The relay is unlikely to affect deterministic decoded line bands when local encoded and remote reassembled payloads match. Only redeploy relay if packet framing changes.
---
## Verification Criteria For A Fix
A candidate fix is good when:
- Android `android_camera_jpeg_in` and `android_camera_i420_roundtrip` remain clean.
- Android `android_local_decoded`, if added, is clean.
- macOS `desktop_remote_decoded` is clean at H.264 960x540.
- 960x540 is smooth enough for normal calls, not a debug-build slideshow.
- H.264 1280x720 either works or fails in an understood performance-only way.
- HEVC behavior is not regressed from current minimum-resolution success.
Run at least:
```bash
cargo check -p wzp-video --target aarch64-linux-android
cargo check -p wzp-video -p wzp-client -p wzp-desktop
```
Then build Android with:
```bash
./scripts/android-build-async.sh --release-debuggable --wait
```
---
## Open Questions
- Does the failing Android device actually report encoder input `stride`, `slice-height`, and `color-format` after `start()`? The code asks for this, but recent logcat sampling did not show the `h264_encoder_input` tracing lines.
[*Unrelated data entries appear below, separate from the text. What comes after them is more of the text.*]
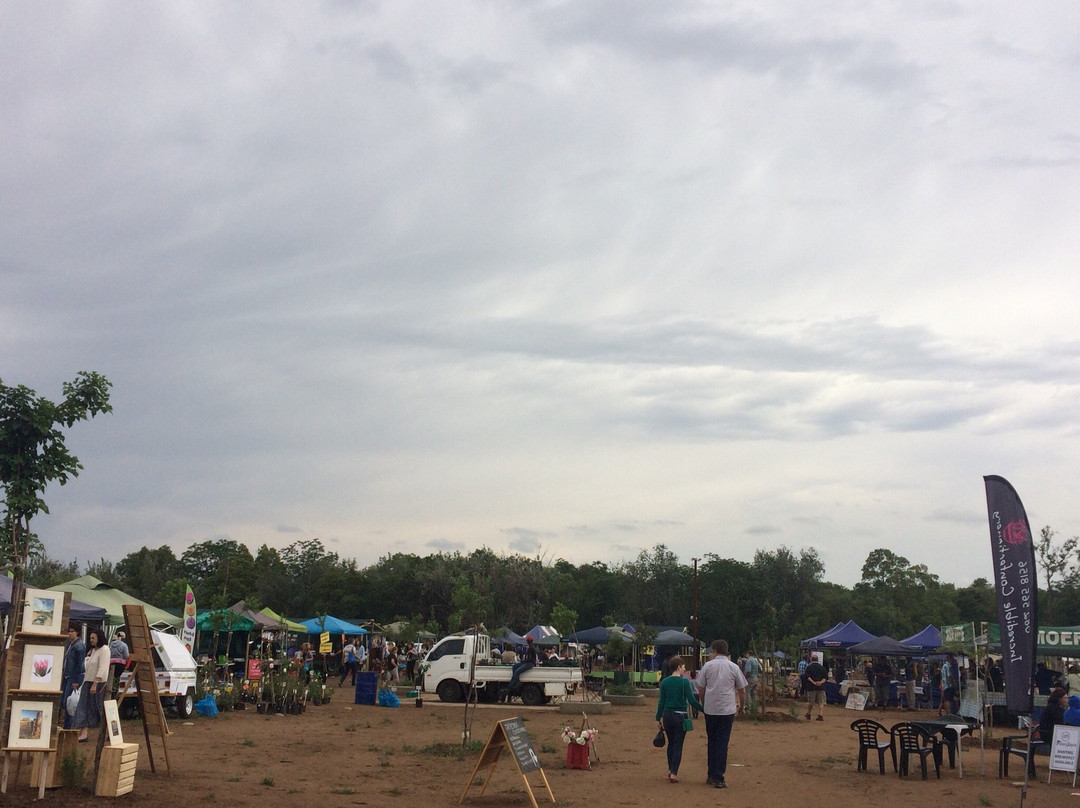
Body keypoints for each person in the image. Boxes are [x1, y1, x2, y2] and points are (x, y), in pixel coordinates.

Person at [697, 639, 747, 789]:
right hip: (727, 710)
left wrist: (704, 702)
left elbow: (700, 688)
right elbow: (742, 690)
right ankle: (718, 776)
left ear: (715, 651)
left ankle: (711, 773)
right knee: (722, 743)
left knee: (712, 741)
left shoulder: (707, 666)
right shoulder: (734, 667)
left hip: (711, 709)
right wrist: (742, 706)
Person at [655, 655, 704, 784]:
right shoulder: (684, 682)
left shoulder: (665, 682)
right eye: (683, 666)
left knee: (671, 744)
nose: (684, 669)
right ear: (678, 667)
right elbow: (692, 700)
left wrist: (657, 717)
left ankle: (670, 768)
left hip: (667, 715)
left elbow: (661, 701)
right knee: (678, 745)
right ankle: (674, 772)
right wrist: (704, 709)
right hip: (680, 716)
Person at [73, 628, 110, 742]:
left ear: (99, 638)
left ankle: (109, 731)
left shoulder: (105, 650)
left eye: (93, 638)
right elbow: (88, 667)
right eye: (90, 638)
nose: (91, 640)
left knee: (99, 708)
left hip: (98, 683)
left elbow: (103, 667)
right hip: (87, 682)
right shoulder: (94, 650)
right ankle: (83, 732)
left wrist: (95, 683)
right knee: (83, 706)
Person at [62, 623, 85, 730]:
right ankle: (67, 725)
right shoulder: (71, 644)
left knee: (69, 702)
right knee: (65, 701)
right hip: (67, 676)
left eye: (72, 631)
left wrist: (77, 680)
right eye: (69, 631)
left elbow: (80, 665)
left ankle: (68, 726)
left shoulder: (79, 646)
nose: (70, 634)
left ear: (77, 632)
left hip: (73, 677)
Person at [503, 635, 539, 702]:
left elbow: (530, 659)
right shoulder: (531, 647)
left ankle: (513, 685)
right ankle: (516, 680)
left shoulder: (531, 648)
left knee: (517, 672)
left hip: (530, 664)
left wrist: (523, 661)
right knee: (514, 667)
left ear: (528, 641)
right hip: (528, 662)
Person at [804, 655, 828, 721]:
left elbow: (807, 677)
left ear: (811, 660)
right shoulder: (822, 668)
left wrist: (813, 682)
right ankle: (820, 715)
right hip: (821, 687)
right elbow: (825, 677)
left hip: (811, 687)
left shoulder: (809, 667)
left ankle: (808, 714)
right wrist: (820, 682)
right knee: (821, 702)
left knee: (811, 702)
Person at [109, 630, 130, 698]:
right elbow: (126, 656)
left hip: (111, 662)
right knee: (117, 677)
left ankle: (110, 689)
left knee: (111, 677)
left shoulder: (111, 644)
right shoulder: (124, 645)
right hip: (120, 664)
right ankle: (115, 691)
- Does Android local decode of its own encoded H.264 reproduce the same lines?
- Is 960x540 failing because H.264 encodes a 544-high macroblock frame and macOS crops or interprets chroma padding incorrectly?
- Are the green/magenta bands chroma-plane corruption, luma padding leakage, or debug overlay from an encoder surface path? Current pipeline uses byte-buffer input, not surface input.
- Is HEVC's pause behavior a separate decoder buffering/keyframe issue or the same layout problem expressed differently?